● **Teks Bacaan**
Sebelum memutuskan ‘hijrah’ dan mengikuti kajian yang isinya halal-haram serta meyakini bahwa semua hal yang tidak dilakukan Rasulullah itu bid’ah, dan setiap bid’ah itu sesat, dan setiap kesesatan itu tempatnya di neraka, ada baiknya dipahami setidaknya dua kerangka dasar ini terkait hukum Islam.
Pertama, Al-Qur’an itu bukan kitab hukum dan misi utama dari risalah Nabi bukan penegakan hukum, tetapi penyempurnaaan akhlak.
Ini penting saya utarakan meminjam kalimat favorit Gus Baha’ karena ajaran pertama yang akan diterima kaum ‘muhajirin’ biasanya jargon: kembali kepada Qur’an dan Hadis, tidak ada hukum selain hukum Allah, dan hukum manusia itu thaghut.
Perlu diketahui jumlah ayat-ayat hukum (ayat al-ahkam) di dalam al-Qur’an, menurut Abdul Wahab Khallaf dalam kitab ‘Ilm Ushul al-Fiqh (1956: 35-6), hanya 500 atau 8 persen dari keseluruhan ayat al-Qur’an sebanyak 6.236. Dari jumlah itu, sekitar 228 ayat atau 3.5 persen berkaitan dengan urusan sosial kemasyarakatan.
Muatan hukum itu pun bersifat mujmal (umum), tidak mufassal (rinci). Ada memang yang dijelaskan cukup terperinci seperti soal waris (mawârits), tetapi sebagian besar bersifat global. Dari jumlah bilangan dan karakteristik ayatnya, al-Qur’an bukan kitab hukum positif dengan maksud tunggal dan kategoris, kecuali yang terkait prinsip-prinsip akidah dan syariat (ushūl al-aqîdah wa ushūl al-syarîah).

● **Ketentuan Latihan**
• A. Jawablah pertanyaan berikut berdasarkan teks bacaan di atas.
(i) Apa misi utama risalah Nabi menurut teks tersebut?
(ii) Berapa jumlah ayat hukum dalam al-Qur'an menurut Abdul Wahab Khallaf?
(iii) Persoalan apa yang disebut dijelaskan cukup terperinci dalam al-Qur'an?
• B. Ketik ulang tanpa perubahan bagian teks bacaan di atas yang dimulai dengan "Perlu diketahui jumlah" dan berakhir dengan "urusan sosial kemasyarakatan.".

● **Daftar yang Disediakan**

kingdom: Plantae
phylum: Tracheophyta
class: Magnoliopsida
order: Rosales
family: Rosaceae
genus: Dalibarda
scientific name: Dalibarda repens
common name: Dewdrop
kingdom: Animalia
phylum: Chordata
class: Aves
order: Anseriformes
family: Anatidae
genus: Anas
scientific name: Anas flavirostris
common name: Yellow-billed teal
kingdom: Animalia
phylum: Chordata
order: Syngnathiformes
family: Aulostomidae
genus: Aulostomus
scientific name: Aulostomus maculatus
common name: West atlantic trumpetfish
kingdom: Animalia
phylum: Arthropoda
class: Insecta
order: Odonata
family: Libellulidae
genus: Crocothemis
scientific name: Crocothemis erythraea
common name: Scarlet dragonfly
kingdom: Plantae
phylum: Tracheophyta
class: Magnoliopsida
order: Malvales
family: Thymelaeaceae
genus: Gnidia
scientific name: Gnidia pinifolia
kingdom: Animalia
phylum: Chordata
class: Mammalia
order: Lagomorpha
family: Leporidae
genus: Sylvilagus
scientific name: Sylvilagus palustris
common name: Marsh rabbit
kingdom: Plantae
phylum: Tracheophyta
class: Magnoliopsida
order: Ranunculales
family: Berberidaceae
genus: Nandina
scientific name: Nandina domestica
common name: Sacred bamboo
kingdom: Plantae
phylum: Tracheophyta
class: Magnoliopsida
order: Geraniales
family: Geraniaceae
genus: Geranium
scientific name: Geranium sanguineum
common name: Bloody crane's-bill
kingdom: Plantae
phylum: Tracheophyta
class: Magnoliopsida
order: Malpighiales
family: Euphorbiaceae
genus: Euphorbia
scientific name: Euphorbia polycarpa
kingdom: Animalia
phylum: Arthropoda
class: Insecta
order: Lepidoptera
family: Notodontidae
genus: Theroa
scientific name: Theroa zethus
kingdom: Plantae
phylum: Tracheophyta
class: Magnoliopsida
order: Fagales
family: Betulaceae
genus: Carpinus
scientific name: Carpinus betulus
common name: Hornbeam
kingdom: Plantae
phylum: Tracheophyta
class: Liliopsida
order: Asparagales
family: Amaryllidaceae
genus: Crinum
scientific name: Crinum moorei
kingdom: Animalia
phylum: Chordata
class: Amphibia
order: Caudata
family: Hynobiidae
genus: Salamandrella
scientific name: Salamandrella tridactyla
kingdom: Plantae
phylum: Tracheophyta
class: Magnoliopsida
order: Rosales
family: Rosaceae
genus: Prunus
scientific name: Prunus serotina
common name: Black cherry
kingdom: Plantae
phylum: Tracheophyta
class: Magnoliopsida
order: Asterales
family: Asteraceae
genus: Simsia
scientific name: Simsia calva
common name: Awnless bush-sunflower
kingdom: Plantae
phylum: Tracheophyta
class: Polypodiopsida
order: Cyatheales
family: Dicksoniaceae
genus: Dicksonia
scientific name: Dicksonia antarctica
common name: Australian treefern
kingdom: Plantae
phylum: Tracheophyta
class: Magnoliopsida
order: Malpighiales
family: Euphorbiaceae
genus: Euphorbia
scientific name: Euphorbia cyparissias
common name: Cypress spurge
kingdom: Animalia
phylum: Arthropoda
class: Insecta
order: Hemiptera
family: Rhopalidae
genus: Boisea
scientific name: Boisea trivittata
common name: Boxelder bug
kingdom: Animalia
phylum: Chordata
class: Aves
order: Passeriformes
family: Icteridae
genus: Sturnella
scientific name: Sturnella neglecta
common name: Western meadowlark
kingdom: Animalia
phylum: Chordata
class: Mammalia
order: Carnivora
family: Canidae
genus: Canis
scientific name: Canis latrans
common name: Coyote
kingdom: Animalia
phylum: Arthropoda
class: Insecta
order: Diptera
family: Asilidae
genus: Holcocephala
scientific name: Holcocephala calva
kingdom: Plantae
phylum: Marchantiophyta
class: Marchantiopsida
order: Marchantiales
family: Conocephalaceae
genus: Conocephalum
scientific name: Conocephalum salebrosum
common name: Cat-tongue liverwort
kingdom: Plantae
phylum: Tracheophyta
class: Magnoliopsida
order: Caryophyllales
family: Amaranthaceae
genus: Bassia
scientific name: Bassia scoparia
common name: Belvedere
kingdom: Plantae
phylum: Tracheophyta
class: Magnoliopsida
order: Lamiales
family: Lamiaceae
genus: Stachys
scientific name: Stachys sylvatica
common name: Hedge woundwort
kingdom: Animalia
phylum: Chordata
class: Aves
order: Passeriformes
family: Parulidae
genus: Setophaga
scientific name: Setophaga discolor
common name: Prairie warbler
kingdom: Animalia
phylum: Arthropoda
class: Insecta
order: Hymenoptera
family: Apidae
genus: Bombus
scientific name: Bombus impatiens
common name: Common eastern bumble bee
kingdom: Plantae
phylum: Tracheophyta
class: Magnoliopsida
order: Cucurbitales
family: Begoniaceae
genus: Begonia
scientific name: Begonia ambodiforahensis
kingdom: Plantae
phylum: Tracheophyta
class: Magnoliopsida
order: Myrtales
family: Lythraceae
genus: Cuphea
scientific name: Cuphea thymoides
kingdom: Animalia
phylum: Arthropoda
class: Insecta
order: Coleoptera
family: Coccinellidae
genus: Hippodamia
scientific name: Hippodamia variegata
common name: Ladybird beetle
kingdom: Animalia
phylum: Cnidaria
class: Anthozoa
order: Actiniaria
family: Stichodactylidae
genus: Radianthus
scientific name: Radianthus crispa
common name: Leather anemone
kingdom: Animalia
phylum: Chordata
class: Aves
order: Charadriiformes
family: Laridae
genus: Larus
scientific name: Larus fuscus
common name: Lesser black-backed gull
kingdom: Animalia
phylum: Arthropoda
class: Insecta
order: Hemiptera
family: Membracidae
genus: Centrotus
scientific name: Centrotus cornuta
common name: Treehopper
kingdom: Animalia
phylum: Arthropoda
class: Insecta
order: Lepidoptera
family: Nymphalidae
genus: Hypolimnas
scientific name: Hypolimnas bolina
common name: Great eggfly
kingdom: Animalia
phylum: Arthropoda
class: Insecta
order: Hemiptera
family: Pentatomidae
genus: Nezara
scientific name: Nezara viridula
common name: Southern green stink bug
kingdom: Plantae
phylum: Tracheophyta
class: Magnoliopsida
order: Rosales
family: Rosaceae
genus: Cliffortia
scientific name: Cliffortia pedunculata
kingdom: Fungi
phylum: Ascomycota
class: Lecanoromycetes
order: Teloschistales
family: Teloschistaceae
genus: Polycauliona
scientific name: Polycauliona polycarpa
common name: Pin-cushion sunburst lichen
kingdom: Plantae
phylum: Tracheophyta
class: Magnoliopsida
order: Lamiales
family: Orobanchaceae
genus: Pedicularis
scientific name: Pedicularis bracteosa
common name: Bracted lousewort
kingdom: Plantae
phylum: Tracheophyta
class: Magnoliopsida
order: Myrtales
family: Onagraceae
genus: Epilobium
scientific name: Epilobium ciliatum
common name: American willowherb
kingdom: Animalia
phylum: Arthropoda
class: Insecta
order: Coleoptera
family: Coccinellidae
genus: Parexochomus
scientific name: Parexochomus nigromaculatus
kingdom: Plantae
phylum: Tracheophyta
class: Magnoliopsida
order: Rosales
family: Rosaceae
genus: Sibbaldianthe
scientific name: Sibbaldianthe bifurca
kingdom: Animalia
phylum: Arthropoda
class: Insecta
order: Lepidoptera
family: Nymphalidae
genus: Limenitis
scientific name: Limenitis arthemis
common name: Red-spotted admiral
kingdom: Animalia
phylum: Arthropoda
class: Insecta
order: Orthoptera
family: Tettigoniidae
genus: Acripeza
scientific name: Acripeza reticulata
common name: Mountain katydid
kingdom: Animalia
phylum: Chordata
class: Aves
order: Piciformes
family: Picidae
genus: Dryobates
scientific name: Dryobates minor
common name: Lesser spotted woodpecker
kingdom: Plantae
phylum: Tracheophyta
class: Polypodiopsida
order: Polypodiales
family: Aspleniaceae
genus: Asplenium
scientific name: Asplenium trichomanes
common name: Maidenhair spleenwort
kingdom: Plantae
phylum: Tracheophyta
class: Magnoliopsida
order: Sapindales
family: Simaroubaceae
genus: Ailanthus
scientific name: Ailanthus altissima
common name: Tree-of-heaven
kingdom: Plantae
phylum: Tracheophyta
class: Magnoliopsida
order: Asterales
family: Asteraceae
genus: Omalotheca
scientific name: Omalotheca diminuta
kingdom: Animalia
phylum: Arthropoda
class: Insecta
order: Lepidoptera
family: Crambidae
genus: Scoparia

● **Jawaban Akhir**
• A.
(i) Penyempurnaan akhlak.
(ii) Hanya 500 ayat, atau 8 persen dari keseluruhan 6.236 ayat al-Qur'an.
(iii) Soal waris (mawârits).

• B.
Perlu diketahui jumlah ayat-ayat hukum (ayat al-ahkam) di dalam al-Qur’an, menurut Abdul Wahab Khallaf dalam kitab ‘Ilm Ushul al-Fiqh (1956: 35-6), hanya 500 atau 8 persen dari keseluruhan ayat al-Qur’an sebanyak 6.236. Dari jumlah itu, sekitar 228 ayat atau 3.5 persen berkaitan dengan urusan sosial kemasyarakatan.